If it's off your server, don't worry about future discoveries. Only worry about whether they saved html and so on. Bear in mind: These companies tend to be very slap dash and count on scaring people. That said, we don't know with BWP. There are a shit was of cases in the pipeline, but we don't know what ultimately happened.
It's not really future discoveries that I'm worried about. This situation is changing the whole policy and purpose of the site, should I even decide to continue forward with it. I believe I received a notice from the Randy Taylor that everyone has talked about here. It seems his work hasn't always been top notch in the past. Then I read elsewhere online that it looks like a number of these are actually going to trial. So I don't really know what to make of the situation. It's odd that so many are filed and some are going to court because that doesn't seem to fit the usual troll model.
Honestly, I think as long as you don't have a stored version of the old database, you are fine. Hostgator isn't going to be set up to sift through a mountain of data and they might pushback if asked to do so.
Also what I was thinking again. HostGator is a budget host. They are set up to do the minimum and take on a ton of people on each server. Seems it would be too much of a pain to keep that much info. I think I also read somewhere a few months ago that they had not been quick to turn over information in some case when subpoenaed.

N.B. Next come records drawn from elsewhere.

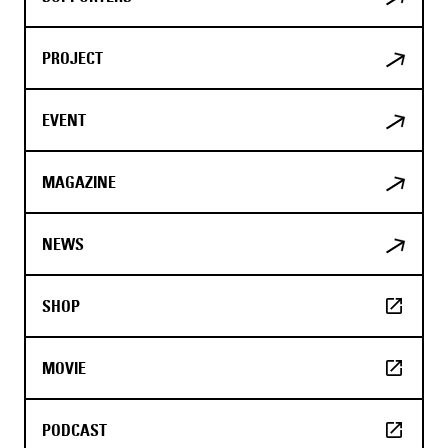
PROJECT
EVENT
MAGAZINE
NEWS
SHOP
MOVIE
PODCAST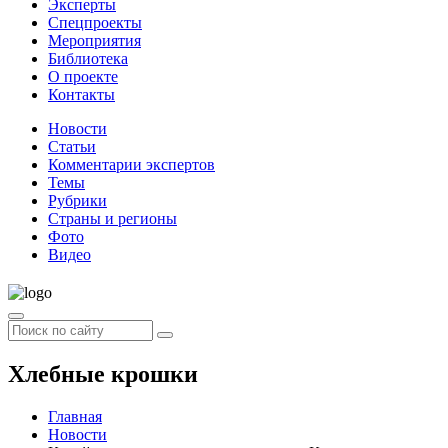
Эксперты
Спецпроекты
Мероприятия
Библиотека
О проекте
Контакты
Новости
Статьи
Комментарии экспертов
Темы
Рубрики
Страны и регионы
Фото
Видео
Хлебные крошки
Главная
Новости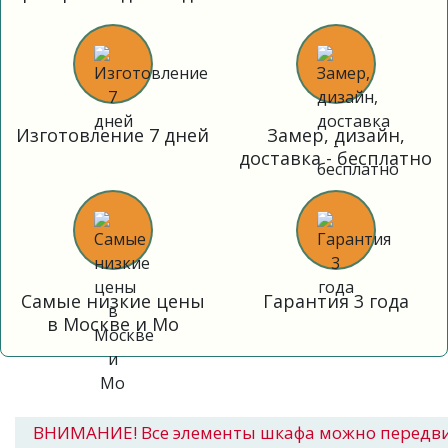
Изготовление 7 дней
Замер, дизайн,
доставка - бесплатно
Самые низкие цены
Гарантия 3 года
в Москве и Мо
ВНИМАНИЕ! Все элементы шкафа можно передв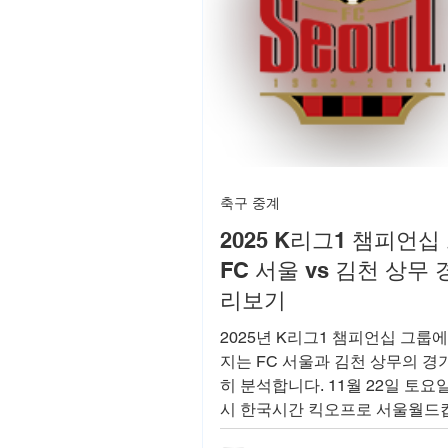
축구 중계
2025 K리그1 챔피언십
FC 서울 vs 김천 상무 
리보기
2025년 K리그1 챔피언십 그룹
지는 FC 서울과 김천 상무의 경
히 분석합니다. 11월 22일 토요일
시 한국시간 킥오프로 서울월드
에서 열리는 이 경기의 팀 순위, 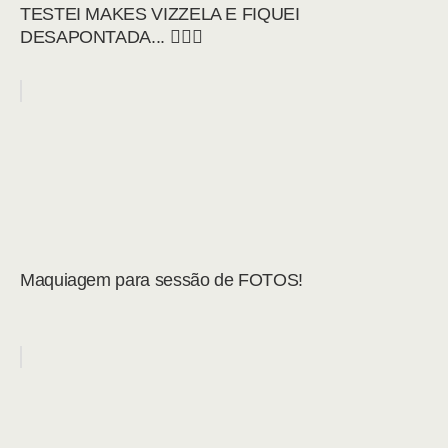
TESTEI MAKES VIZZELA E FIQUEI
DESAPONTADA... 🤦🏻‍♀️
Maquiagem para sessão de FOTOS!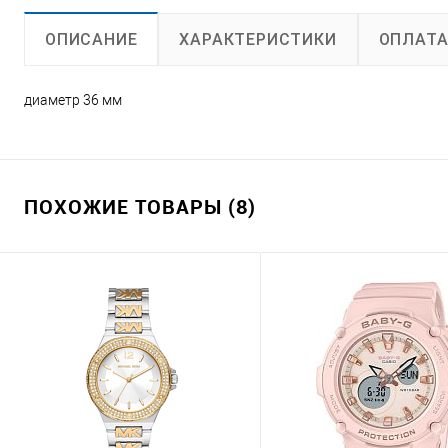
ХАРАКТЕРИСТИКИ
ОПЛАТ
ОПИСАНИЕ
диаметр 36 мм
ПОХОЖИЕ ТОВАРЫ (8)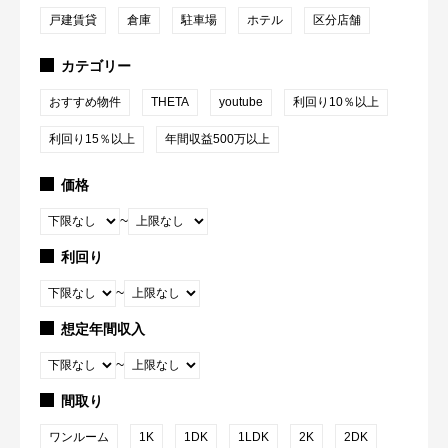
戸建賃貸
倉庫
駐車場
ホテル
区分店舗
カテゴリー
おすすめ物件
THETA
youtube
利回り10％以上
利回り15％以上
年間収益500万以上
価格
~
利回り
~
想定年間収入
~
間取り
ワンルーム
1K
1DK
1LDK
2K
2DK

Are you set up multi-author? With each registered person having their own login/email/password? If yes, you must have a roster or registered authors or contributors. Blog posts would be filed under the authors who wrote them. It's true WP won't keep the IP they used when the wrote that post, but it does keep track of the author of a particular post. (At least my WP does.). Also comments are listed under the commenter. IPs are saved for comments.
It is multi-author. Each does have a separate account. There are also about 2,000 registered subscribers.